Selon toute vraisemblance, la grève générale des travailleurs de la construction prendra fin le 31 mai alors que la loi spéciale du gouvernement Couillard doit être adoptée dans la nuit de lundi à mardi. Elle risque toutefois d'être contestée devant les tribunaux.
La pièce législative prévoit une hausse salariale de 1,8% pour les salariés – moins que ce que les patrons offraient – jusqu’à ce qu’une nouvelle entente soit négociée. Une période de médiation s’étirera jusqu’à octobre 2017. Si le conflit perdure jusque-là, un arbitre déterminera les conditions des ouvriers en fonction de critères choisis par la ministre du Travail Dominique Vien.
«L’arbitrage, vous le savez comme moi, ça comporte une dose d’incertitude et de nébulosité. Les partis devraient s’asseoir et prendre cette période de négociation très au sérieux», a affirmé Mme Vien.

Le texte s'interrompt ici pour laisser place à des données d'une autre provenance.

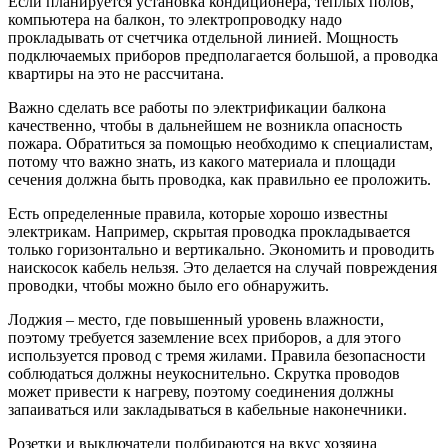
Если планируется установка кондиционера, теплых полов,
компьютера на балкон, то электропроводку надо
прокладывать от счетчика отдельной линией. Мощность
подключаемых приборов предполагается большой, а проводка
квартиры на это не рассчитана.
Важно сделать все работы по электрификации балкона
качественно, чтобы в дальнейшем не возникла опасность
пожара. Обратиться за помощью необходимо к специалистам,
потому что важно знать, из какого материала и площади
сечения должна быть проводка, как правильно ее проложить.
Есть определенные правила, которые хорошо известны
электрикам. Например, скрытая проводка прокладывается
только горизонтально и вертикально. Экономить и проводить
наискосок кабель нельзя. Это делается на случай повреждения
проводки, чтобы можно было его обнаружить.
Лоджия – место, где повышенный уровень влажности,
поэтому требуется заземление всех приборов, а для этого
используется провод с тремя жилами. Правила безопасности
соблюдаться должны неукоснительно. Скрутка проводов
может привести к нагреву, поэтому соединения должны
запаиваться или закладываться в кабельные наконечники.
Розетки и выключатели подбираются на вкус хозяина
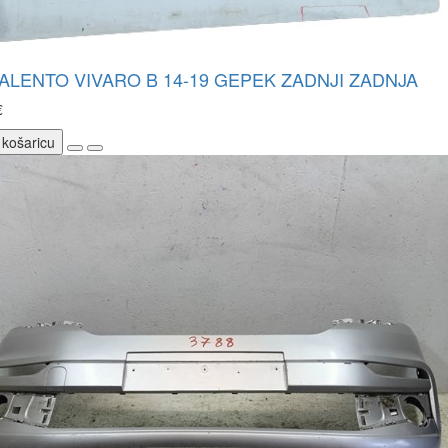
TALENTO VIVARO B 14-19 GEPEK ZADNJI ZADNJA
€
 košaricu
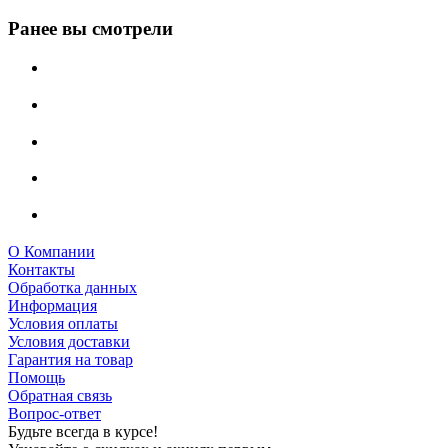
Ранее вы смотрели
О Компании
Контакты
Обработка данных
Информация
Условия оплаты
Условия доставки
Гарантия на товар
Помощь
Обратная связь
Вопрос-ответ
Будьте всегда в курсе!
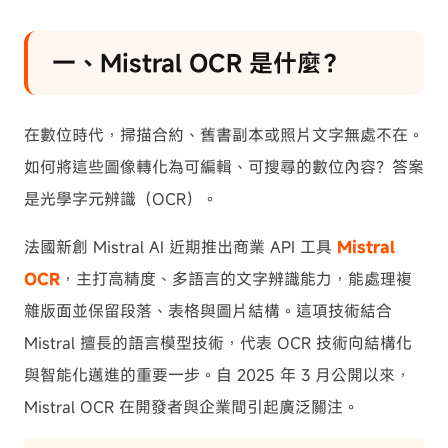
一、Mistral OCR 是什麼？
在數位時代，掃描合約、舊書副本或照片文字無處不在。
如何將這些圖像轉化為可編輯、可搜尋的數位內容？答案
是光學字元辨識（OCR）。
法國新創 Mistral AI 近期推出商業 API 工具
Mistral
OCR
，主打高精度、多語言的文字辨識能力，能處理複
雜版面並保留段落、表格與圖片結構。這項技術結合
Mistral 擅長的語言模型技術，代表 OCR 技術向結構化
與智能化邁進的重要一步。自 2025 年 3 月公開以來，
Mistral OCR 在開發者與企業間引起廣泛關注。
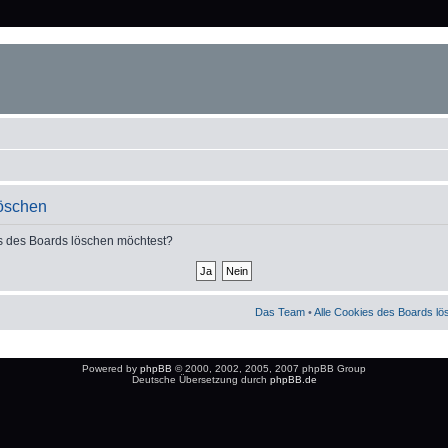
löschen
ies des Boards löschen möchtest?
Das Team
•
Alle Cookies des Boards l
Powered by
phpBB
© 2000, 2002, 2005, 2007 phpBB Group
Deutsche Übersetzung durch
phpBB.de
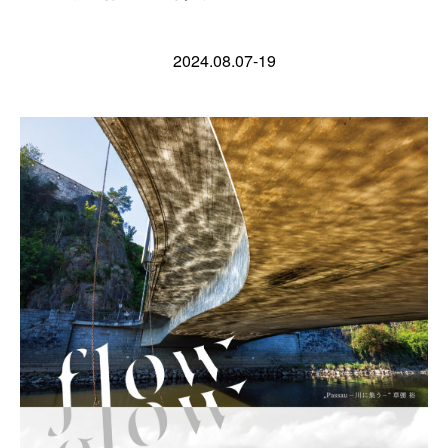
2024.08.07-19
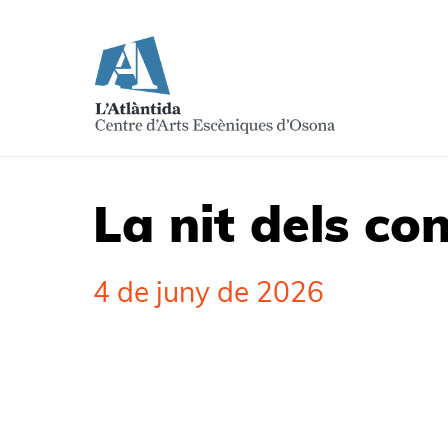
La nit dels co
4 de juny de 2026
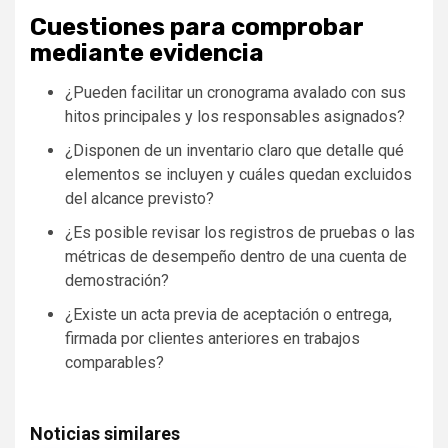
Cuestiones para comprobar
mediante evidencia
¿Pueden facilitar un cronograma avalado con sus
hitos principales y los responsables asignados?
¿Disponen de un inventario claro que detalle qué
elementos se incluyen y cuáles quedan excluidos
del alcance previsto?
¿Es posible revisar los registros de pruebas o las
métricas de desempeño dentro de una cuenta de
demostración?
¿Existe un acta previa de aceptación o entrega,
firmada por clientes anteriores en trabajos
comparables?
Noticias similares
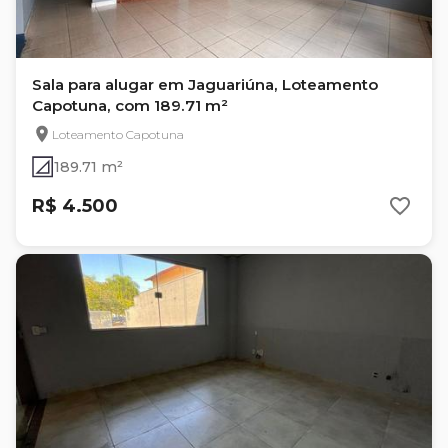
Sala para alugar em Jaguariúna, Loteamento
Capotuna, com 189.71 m²
Loteamento Capotuna
189.71 m²
R$ 4.500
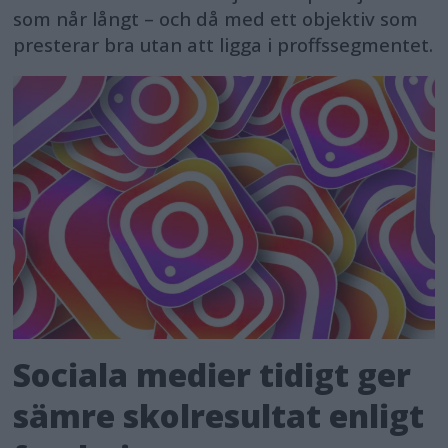
som når långt – och då med ett objektiv som
presterar bra utan att ligga i proffssegmentet.
Sociala medier tidigt ger
sämre skolresultat enligt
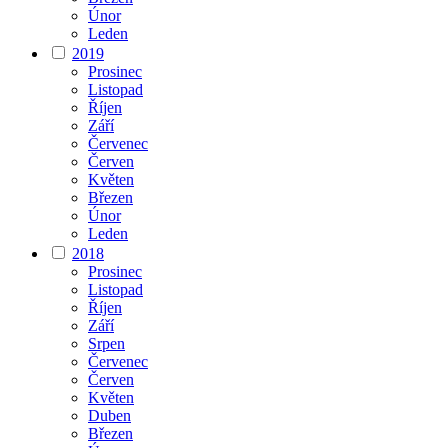
Únor
Leden
2019
Prosinec
Listopad
Říjen
Září
Červenec
Červen
Květen
Březen
Únor
Leden
2018
Prosinec
Listopad
Říjen
Září
Srpen
Červenec
Červen
Květen
Duben
Březen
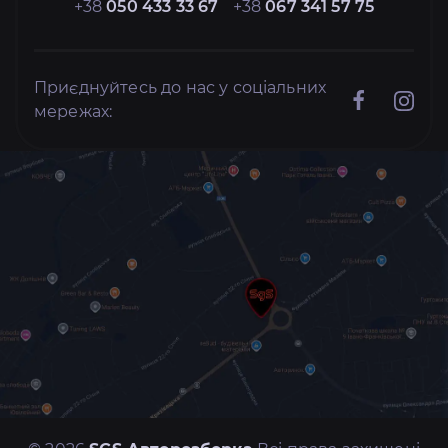
+38
050 433 33 67
+38
067 341 57 75
Приєднуйтесь до нас у соціальних
мережах:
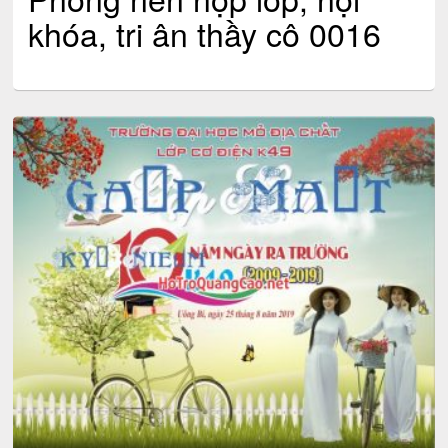
khóa, tri ân thầy cô 0016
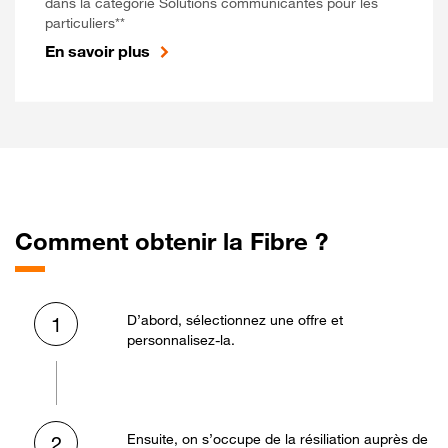
dans la catégorie Solutions communicantes pour les
particuliers**
En savoir plus
Comment obtenir la Fibre ?
D’abord, sélectionnez une offre et
1
personnalisez-la.
Ensuite, on s’occupe de la résiliation auprès de
2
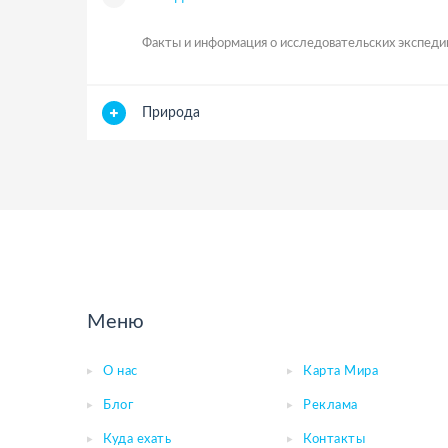
Факты и информация о исследовательских экспеди
Природа
Меню
О нас
Карта Мира
Блог
Реклама
Куда ехать
Контакты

La loi «pro patronat» sera contestée
Rapidement, l’alliance syndicale a fait savoir qu’elle contesterait cette loi «qui brise son levier ultime de négociation». Elle s’appuie sur l’arrêt Saskatchewan, où le plus haut tribunal du pays a déterminé que le droit de grève est essentiel au processus de négociation collective. «Dès qu’on a annoncé qu’on ferait la grève, Philippe Couillard a dit qu’il y aurait une loi spéciale. Les patrons l’ont entendu et avaient un grand sourire», a dénoncé le porte-parole de l’Alliance Michel Trépanier. Le Parti québécois juge aussi que cette loi est illégale.
M. Trépanier affirme également qu’à 18 mois des élections, les travailleurs se souviendront de cette loi qui s’ingère dans la mécanique d’arbitrage de façon «inacceptable» et, à son avis, au profit des patrons.
De leur côté, les groupes patronaux sont divisés : l’Association des professionnels de la construction et de l’habitation du Québec «accueille favorablement la loi» et estime que l’augmentation de 1,8% est «raisonnable». L’Association pour entrepreneurs en construction (ACQ), qui représente 17 000 entreprises privées, dénonce pour sa part un «processus complexe qui vient limiter notre possibilité de négocier librement».
Aucun changement en profondeur
La loi du gouvernement Couillard stoppe une grève qui coûte très cher, mais ne va toutefois pas changer en profondeur le processus de négociation qui a mené à ce blocage. Ce n’est pas la première fois: le gouvernement Marois avait aussi dû recourir à ce stratagème en 2013.
Le premier ministre l’a pourtant qualifié de «vicié» en période de questions. Mme Vien en matinée a même été plus loin dans sa volonté de «casser» ce cercle vicieux des lois spéciales à répétition pour mettre fin aux grèves dans l’industrie privée de la construction.
Après le dépôt de la loi, elle s’est ravisée et a remis ce travail à plus tard : «Il faut que le conflit cesse, il faut que les gens retournent au travail, et, par la suite, on prendra le temps de regarder la situation bien comme il faut».
C’est la deuxième loi spéciale déposée cette année pour régler un conflit de travail. En février, les juristes de l’État ont goûté à la recette.